À l'occasion du dixième anniversaire de son arrivée, les équipes scientifiques et techniques se félicitent de la bonne marche de la mission et des avancées scientifiques laissées dans son sillage : plus de 500 gigaoctets de données, lesquelles ont alimenté plus de 3.000 études... « Au cours de cette décennie passée avec Cassini, nous avons eu le privilège d'observer des événements jamais vus auparavant qui ont changé notre compréhension sur la façon dont un système planétaire peut se former et quelles conditions peuvent conduire à l'habitabilité » a résumé Linda Spilker, chercheur pour la mission au JPL de la Nasa.
Les grands moments de la mission
Parmi les moments les plus importants, rappelons l'extraordinaire descente, le 14 janvier 2005, de la sonde Huygens.
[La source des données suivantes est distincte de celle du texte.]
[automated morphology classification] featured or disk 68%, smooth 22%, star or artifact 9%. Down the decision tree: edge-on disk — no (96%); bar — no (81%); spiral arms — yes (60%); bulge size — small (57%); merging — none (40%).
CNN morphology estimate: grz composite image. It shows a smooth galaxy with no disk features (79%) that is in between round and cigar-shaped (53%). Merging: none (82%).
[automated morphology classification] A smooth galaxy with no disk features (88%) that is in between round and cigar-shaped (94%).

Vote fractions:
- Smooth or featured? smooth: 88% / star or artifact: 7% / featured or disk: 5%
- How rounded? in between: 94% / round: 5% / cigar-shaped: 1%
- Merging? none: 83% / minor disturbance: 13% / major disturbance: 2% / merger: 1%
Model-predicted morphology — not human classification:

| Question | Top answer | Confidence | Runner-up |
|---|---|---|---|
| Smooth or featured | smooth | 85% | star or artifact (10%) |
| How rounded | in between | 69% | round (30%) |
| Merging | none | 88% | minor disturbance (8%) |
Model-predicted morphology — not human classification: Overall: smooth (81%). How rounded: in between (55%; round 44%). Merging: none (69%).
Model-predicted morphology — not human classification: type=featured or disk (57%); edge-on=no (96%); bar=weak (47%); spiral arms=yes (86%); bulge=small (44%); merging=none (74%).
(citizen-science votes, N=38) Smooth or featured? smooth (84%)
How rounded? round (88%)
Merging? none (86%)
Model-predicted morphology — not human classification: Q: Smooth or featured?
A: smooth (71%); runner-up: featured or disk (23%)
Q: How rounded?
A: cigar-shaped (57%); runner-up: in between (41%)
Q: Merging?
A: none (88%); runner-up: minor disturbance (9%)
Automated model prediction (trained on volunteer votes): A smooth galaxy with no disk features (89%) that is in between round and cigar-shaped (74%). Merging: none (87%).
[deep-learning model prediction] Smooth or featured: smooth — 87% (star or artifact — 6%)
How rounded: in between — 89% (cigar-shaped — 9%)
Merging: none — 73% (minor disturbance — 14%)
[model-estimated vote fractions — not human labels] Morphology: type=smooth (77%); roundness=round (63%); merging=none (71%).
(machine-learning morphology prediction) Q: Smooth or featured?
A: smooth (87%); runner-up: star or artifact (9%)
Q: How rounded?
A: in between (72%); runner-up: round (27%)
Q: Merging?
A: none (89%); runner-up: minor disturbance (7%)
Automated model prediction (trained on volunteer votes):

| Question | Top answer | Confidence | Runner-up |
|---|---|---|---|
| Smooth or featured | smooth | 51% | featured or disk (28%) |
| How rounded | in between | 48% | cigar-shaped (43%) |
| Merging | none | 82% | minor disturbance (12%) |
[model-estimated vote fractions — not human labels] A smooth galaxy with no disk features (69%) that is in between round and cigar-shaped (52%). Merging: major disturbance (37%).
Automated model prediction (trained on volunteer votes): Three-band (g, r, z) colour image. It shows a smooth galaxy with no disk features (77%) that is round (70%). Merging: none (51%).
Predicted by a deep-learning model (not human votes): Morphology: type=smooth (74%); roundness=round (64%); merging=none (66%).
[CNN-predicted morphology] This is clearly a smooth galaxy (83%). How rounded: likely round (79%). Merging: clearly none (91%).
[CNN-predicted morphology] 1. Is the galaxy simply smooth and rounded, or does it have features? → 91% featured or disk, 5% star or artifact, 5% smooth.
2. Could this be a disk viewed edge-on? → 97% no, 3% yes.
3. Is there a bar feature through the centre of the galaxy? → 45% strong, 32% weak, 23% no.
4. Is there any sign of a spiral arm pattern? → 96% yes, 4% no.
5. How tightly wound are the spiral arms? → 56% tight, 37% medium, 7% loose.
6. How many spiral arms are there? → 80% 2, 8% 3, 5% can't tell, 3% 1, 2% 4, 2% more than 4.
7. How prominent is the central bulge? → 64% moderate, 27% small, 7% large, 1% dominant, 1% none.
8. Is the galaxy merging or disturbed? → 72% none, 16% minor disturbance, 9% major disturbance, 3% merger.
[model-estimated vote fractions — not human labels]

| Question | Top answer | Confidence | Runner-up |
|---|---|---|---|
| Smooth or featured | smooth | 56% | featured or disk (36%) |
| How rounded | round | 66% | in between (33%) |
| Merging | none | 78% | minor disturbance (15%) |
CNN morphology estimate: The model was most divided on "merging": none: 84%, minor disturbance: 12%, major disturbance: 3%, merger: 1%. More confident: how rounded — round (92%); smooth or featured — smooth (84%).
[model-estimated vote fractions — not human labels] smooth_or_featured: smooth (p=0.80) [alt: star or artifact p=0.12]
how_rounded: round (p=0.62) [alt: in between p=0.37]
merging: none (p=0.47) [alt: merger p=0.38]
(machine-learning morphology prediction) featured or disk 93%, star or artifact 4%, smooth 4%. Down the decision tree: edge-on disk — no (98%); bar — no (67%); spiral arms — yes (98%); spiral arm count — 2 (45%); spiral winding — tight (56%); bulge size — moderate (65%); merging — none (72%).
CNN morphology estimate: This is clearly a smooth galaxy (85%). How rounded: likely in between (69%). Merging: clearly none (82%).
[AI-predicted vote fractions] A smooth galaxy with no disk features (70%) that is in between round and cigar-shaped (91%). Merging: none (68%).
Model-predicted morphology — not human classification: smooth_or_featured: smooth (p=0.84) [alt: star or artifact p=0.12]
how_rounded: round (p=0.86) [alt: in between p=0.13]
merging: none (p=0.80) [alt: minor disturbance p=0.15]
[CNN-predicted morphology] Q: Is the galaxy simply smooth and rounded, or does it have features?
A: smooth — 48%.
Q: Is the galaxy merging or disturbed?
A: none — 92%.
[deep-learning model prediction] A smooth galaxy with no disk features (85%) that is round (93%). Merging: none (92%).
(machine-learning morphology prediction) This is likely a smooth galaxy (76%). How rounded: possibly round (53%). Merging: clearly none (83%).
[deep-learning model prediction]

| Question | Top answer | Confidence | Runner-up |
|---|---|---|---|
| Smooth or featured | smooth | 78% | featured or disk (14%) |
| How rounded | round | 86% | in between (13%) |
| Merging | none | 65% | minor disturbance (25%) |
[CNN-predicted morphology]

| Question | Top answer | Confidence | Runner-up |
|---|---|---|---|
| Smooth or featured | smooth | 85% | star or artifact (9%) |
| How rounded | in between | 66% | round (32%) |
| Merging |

Séparé du vaisseau Cassini, il pénétra dans l'intrigante atmosphère de Titan pour s'adonner durant 2 heures et 27 minutes à des mesures inédites avant d'achever son voyage en foulant le sol glacé de cette lune de 5.150 kilomètres de diamètre. C'était la première fois qu'une machine de fabrication humaine touchait la surface d'une planète (ou satellite naturel) aussi lointaine, par delà Mars et la ceinture d'astéroïdes. Évoquant la Terre primitive aux astronomes, Titan partage, il est vrai, quelques traits de caractère avec notre planète bleue comme l'existence de mers, de lacs, de rivières -- toutefois, le méthane et l'éthane liquide y remplacent l'eau --, des pluies, une érosion, une atmosphère riche en hydrocarbures, etc. Poursuivant les investigations depuis l'espace, le vaisseau Cassini a, quant à lui, déjà survolé 102 fois Titan, transmettant aux scientifiques de précieuses données sur son atmosphère, son anatomie, les variations saisonnières, les échanges physico-chimiques...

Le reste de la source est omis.